Over the past week, high medicine prices have made the major headlines. A US Senate subcommittee critiqued pharmaceutical companies for charging $54,000 for new psoriasis treatments.
In the Spain, four cancer treatments were fallen because they were too expensive? In both cases, reasonably priced access for other drugs was not a main concern for the companies. This drug price problem was transferred to the developing world during the early days of the HIV/Aids health crisis, however nowadays, the high cost of many remedies is just as alarming for rich countries.
The Real Price Of Health
Drug development is extremely expensive with only one in 7,000 medicines making it to the market. Innovative vaccines are much more exclusive nowadays than older ones, causing a 72 fold increase for the poorest nations of the world, while some countries just cannot afford these serums.
Medications can take 15 years from original discovery phase to licensing approval with costs projected at $2.5 billion per drug.

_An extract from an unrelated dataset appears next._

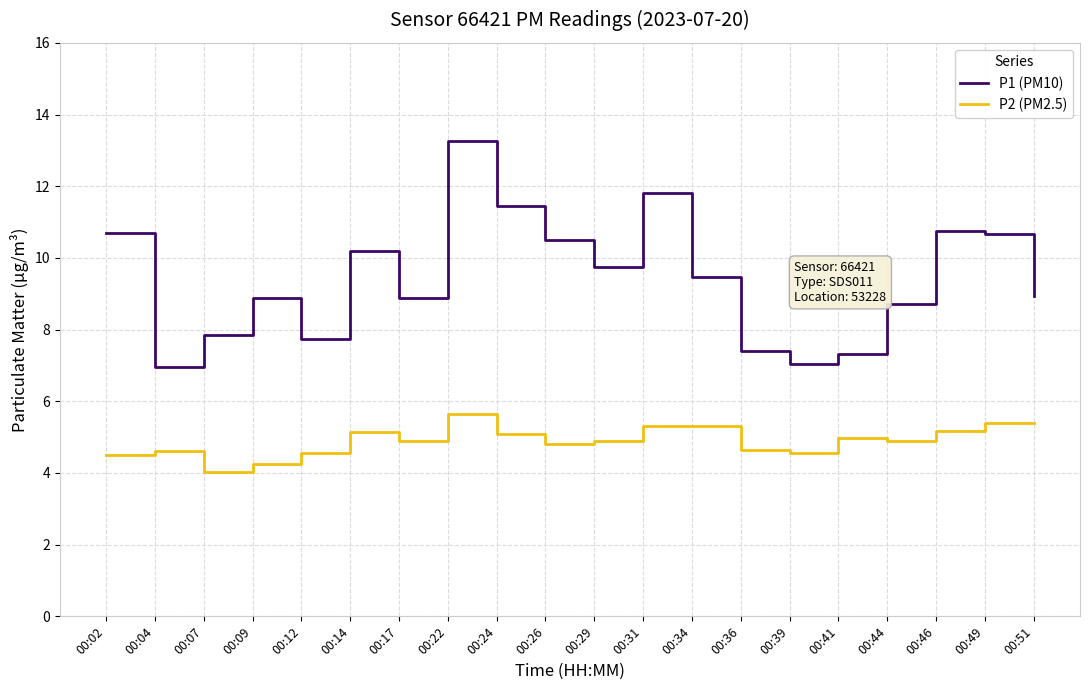

True or false: P2 (PM2.5) has a value of 7.9 at 00:49.

False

From the other side, the real profit is in the fact that the patient has to take that drug twice a day, every day. When it comes to pharmacological firms, few complaints are always on the board – that they emphasis research on diseases they can profit from and that they charge too much for treatments on their websites.

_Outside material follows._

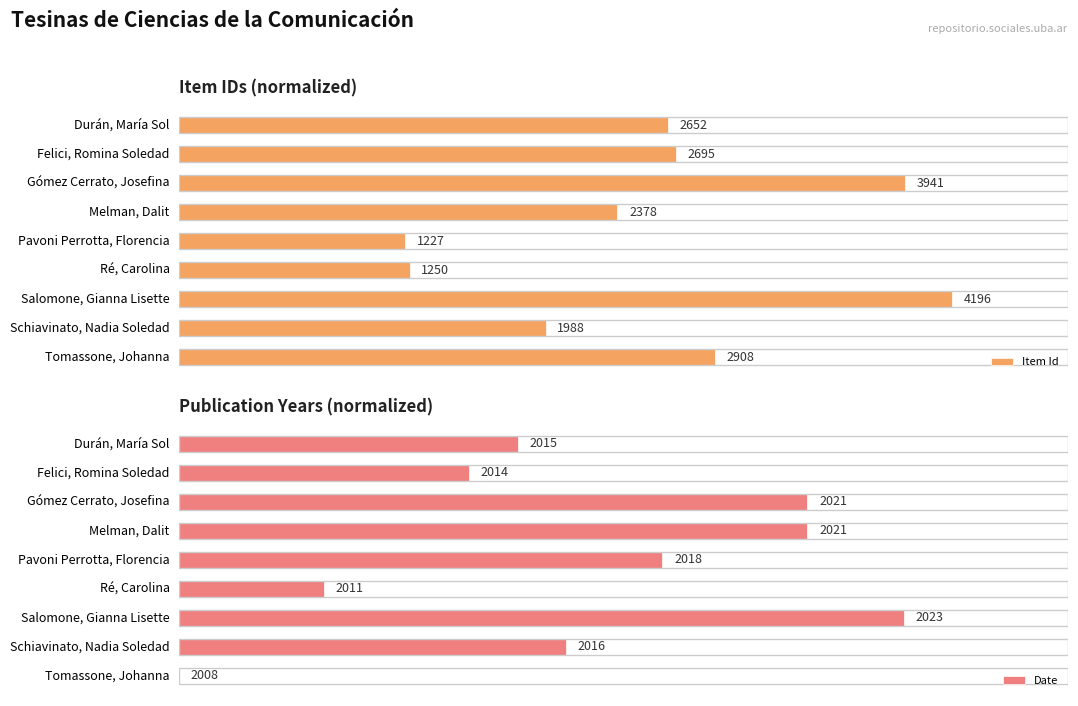

Which series changed the most between Felici, Romina Soledad and Pavoni Perrotta, Florencia?

Item Id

The Process Of Developing a Medication
The process of developing a simple pill is not that simple, in fact it involves several long-term stages. At the beginning, scientists work on understanding a specific disease, then they identify proper way to fight the disease. This process of “finding the way” is expensive as it involves separation of a defective protein or gene. Then, the search for a suitable compound begins, they may look at millions before finding one that is actually effective. The next stage, optimizing the compound can take five years and costs about $18m.
Next stage is pre-clinical testing, usually performed on animals; if effective, clinical trials begin in human volunteers to see if the drug is harmless. Only a third of all drugs make it to the phase two – testing on real patients. Just over half of all treatments make it through the clinical trials that are usually performed on large number of patients to provide confirmation of efficiency.
Gigantic Cost Of Drug Development
Finishing clinical trials are the most expensive and the need to create high quality component in large quantities results in the enormous cost of development. The problem with many drugs is that they are not approved for specific purpose, and because they are incredibly cheap, no pharmaceutical company has an motivation to get a license for them. It’s easy to see why is this procedure expensive – just one in 8,000 drug candidates make it to final licensing approval.
Unfortunately, medication development is likely to remain a luxurious and resource demanding procedure.
The test for both government and industry is to grab the tension that all firms have to resolve between keeping the world joyful and keeping the shareholders pleased.